Stored items —
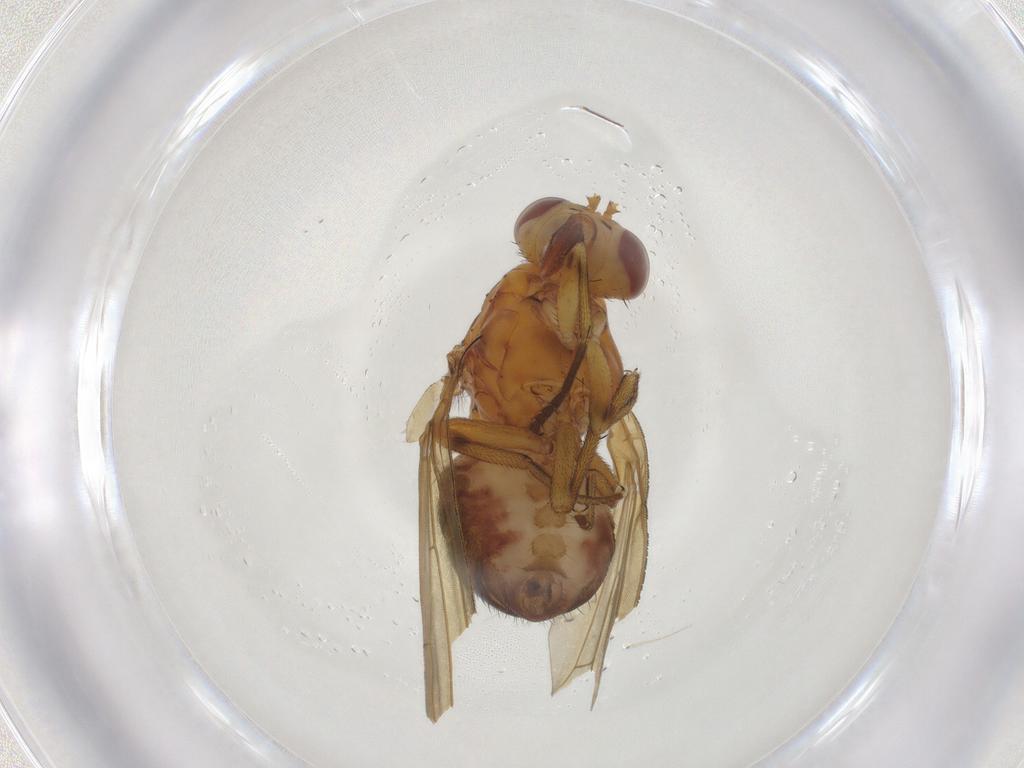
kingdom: Animalia
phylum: Arthropoda
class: Insecta
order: Diptera
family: Lauxaniidae
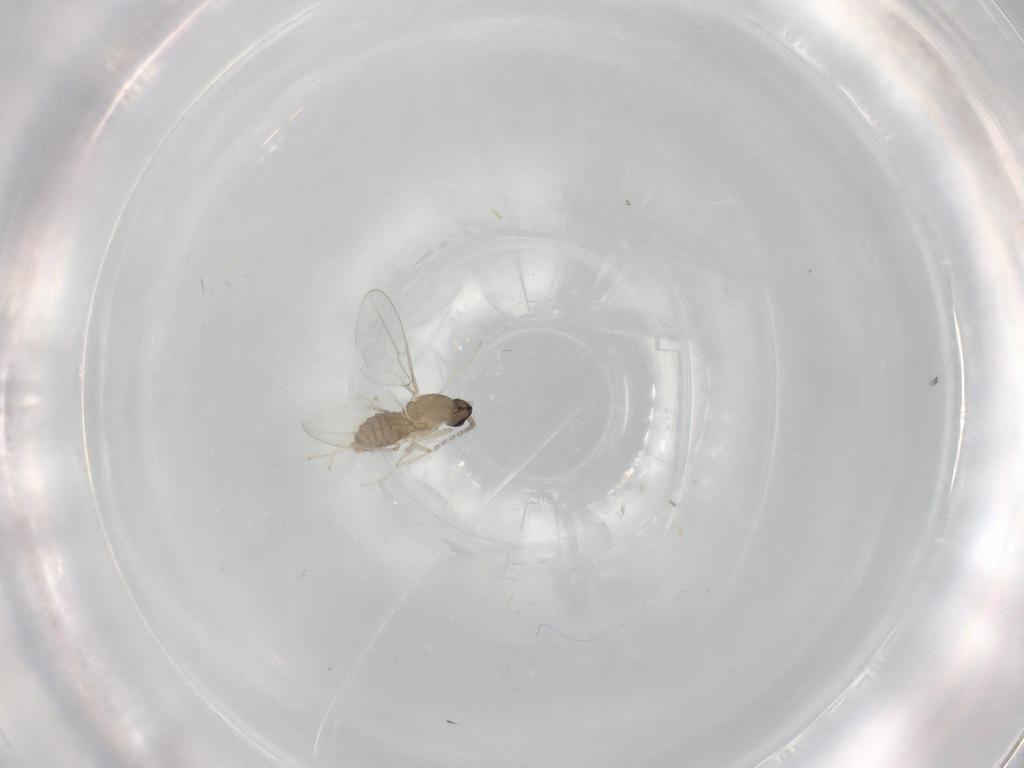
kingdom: Animalia
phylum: Arthropoda
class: Insecta
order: Diptera
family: Cecidomyiidae
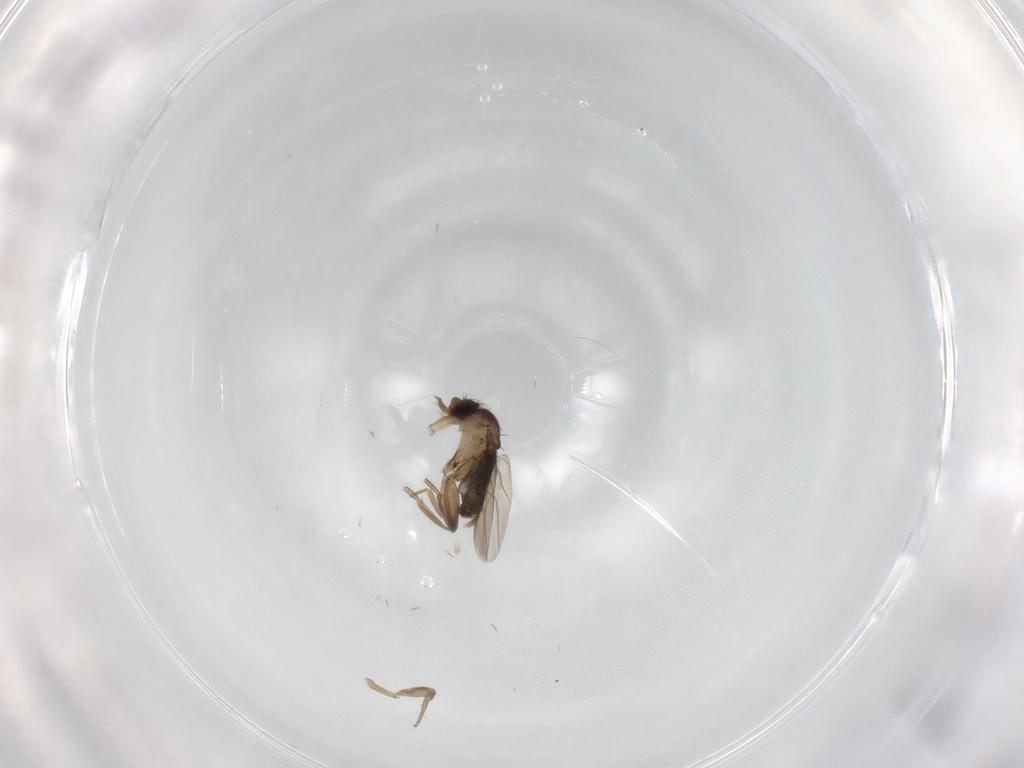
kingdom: Animalia
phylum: Arthropoda
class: Insecta
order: Diptera
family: Phoridae
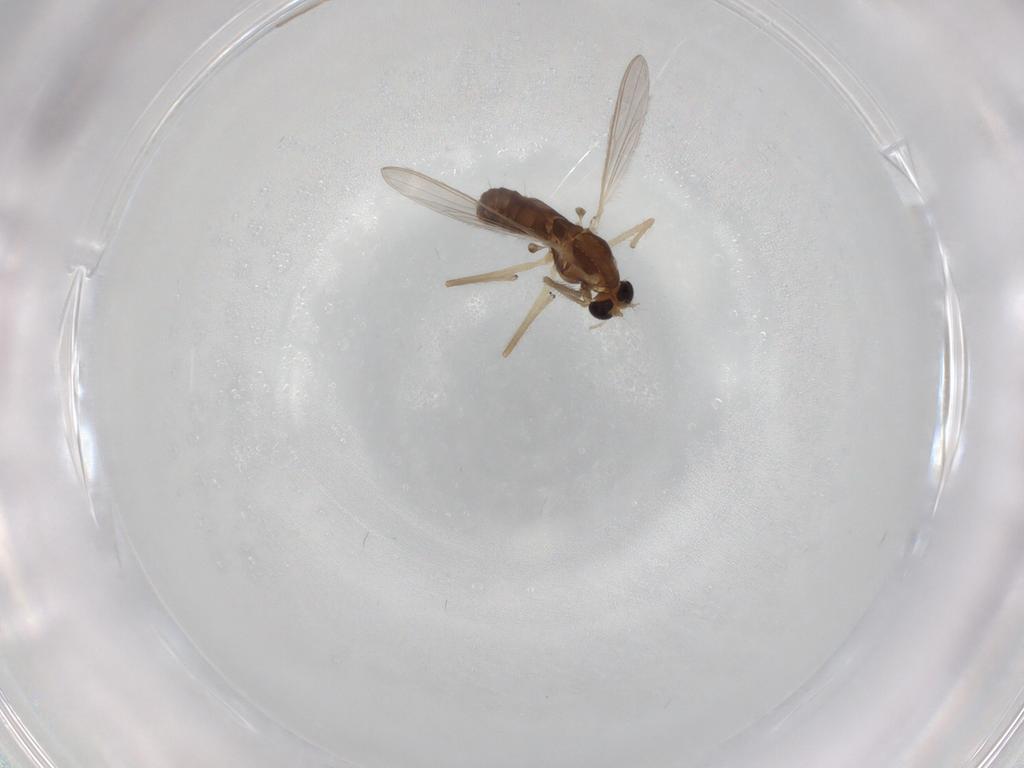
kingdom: Animalia
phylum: Arthropoda
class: Insecta
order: Diptera
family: Chironomidae
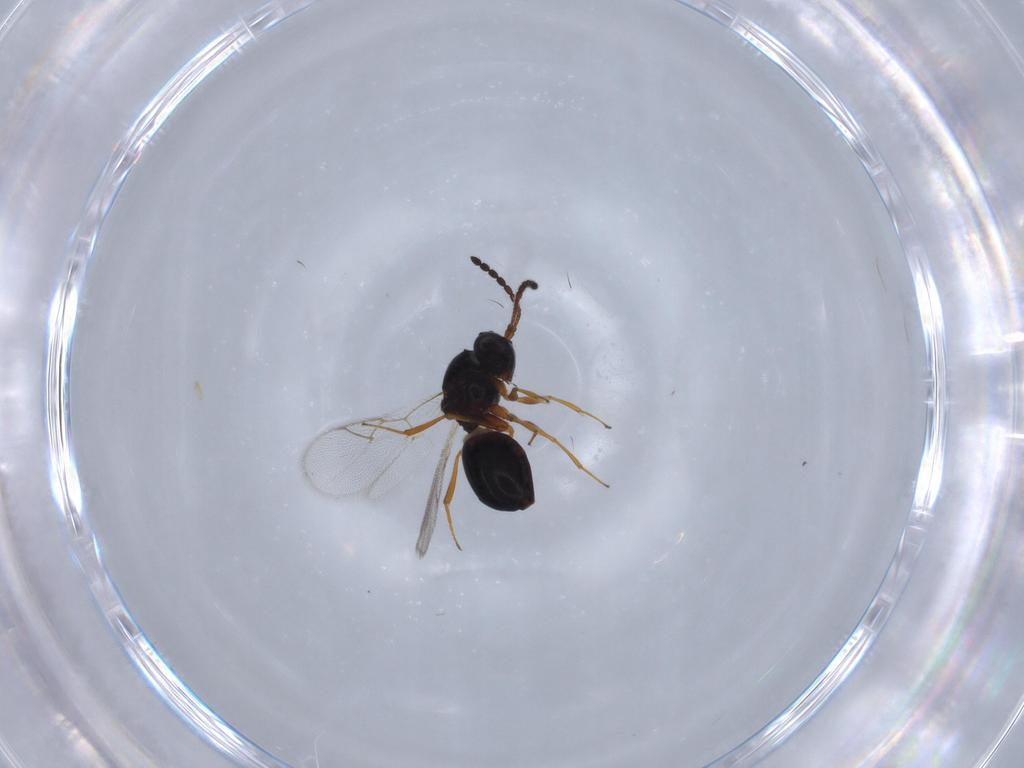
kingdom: Animalia
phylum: Arthropoda
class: Insecta
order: Hymenoptera
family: Figitidae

Task statement — Copy the classification lines of all five entries above word for word, leaving out the pictures.

Answer in full —
kingdom: Animalia
phylum: Arthropoda
class: Insecta
order: Diptera
family: Lauxaniidae
kingdom: Animalia
phylum: Arthropoda
class: Insecta
order: Diptera
family: Cecidomyiidae
kingdom: Animalia
phylum: Arthropoda
class: Insecta
order: Diptera
family: Phoridae
kingdom: Animalia
phylum: Arthropoda
class: Insecta
order: Diptera
family: Chironomidae
kingdom: Animalia
phylum: Arthropoda
class: Insecta
order: Hymenoptera
family: Figitidae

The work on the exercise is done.